EXERCISE BRIEF: Format each of the lines below as a string in a single JSON list, one string per line, and skip any blank lines.

++++++

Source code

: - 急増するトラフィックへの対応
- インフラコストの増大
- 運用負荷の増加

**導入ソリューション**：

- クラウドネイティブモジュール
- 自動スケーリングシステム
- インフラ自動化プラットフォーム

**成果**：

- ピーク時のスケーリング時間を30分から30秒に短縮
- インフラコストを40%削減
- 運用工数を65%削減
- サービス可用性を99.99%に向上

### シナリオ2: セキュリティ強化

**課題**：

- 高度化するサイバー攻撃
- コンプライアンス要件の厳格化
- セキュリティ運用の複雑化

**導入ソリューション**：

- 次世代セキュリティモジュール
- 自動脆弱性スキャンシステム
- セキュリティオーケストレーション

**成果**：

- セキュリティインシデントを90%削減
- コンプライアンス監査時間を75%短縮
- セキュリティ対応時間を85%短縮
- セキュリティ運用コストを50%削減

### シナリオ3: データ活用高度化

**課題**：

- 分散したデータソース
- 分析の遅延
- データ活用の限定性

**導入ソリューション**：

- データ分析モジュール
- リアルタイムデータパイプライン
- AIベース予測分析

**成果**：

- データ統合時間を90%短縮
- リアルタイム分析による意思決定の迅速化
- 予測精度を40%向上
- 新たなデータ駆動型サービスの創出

++++++

REPLY TO THE EXERCISE:
[
  "Source code",
  ": - 急増するトラフィックへの対応",
  "- インフラコストの増大",
  "- 運用負荷の増加",
  "**導入ソリューション**：",
  "- クラウドネイティブモジュール",
  "- 自動スケーリングシステム",
  "- インフラ自動化プラットフォーム",
  "**成果**：",
  "- ピーク時のスケーリング時間を30分から30秒に短縮",
  "- インフラコストを40%削減",
  "- 運用工数を65%削減",
  "- サービス可用性を99.99%に向上",
  "### シナリオ2: セキュリティ強化",
  "**課題**：",
  "- 高度化するサイバー攻撃",
  "- コンプライアンス要件の厳格化",
  "- セキュリティ運用の複雑化",
  "**導入ソリューション**：",
  "- 次世代セキュリティモジュール",
  "- 自動脆弱性スキャンシステム",
  "- セキュリティオーケストレーション",
  "**成果**：",
  "- セキュリティインシデントを90%削減",
  "- コンプライアンス監査時間を75%短縮",
  "- セキュリティ対応時間を85%短縮",
  "- セキュリティ運用コストを50%削減",
  "### シナリオ3: データ活用高度化",
  "**課題**：",
  "- 分散したデータソース",
  "- 分析の遅延",
  "- データ活用の限定性",
  "**導入ソリューション**：",
  "- データ分析モジュール",
  "- リアルタイムデータパイプライン",
  "- AIベース予測分析",
  "**成果**：",
  "- データ統合時間を90%短縮",
  "- リアルタイム分析による意思決定の迅速化",
  "- 予測精度を40%向上",
  "- 新たなデータ駆動型サービスの創出"
]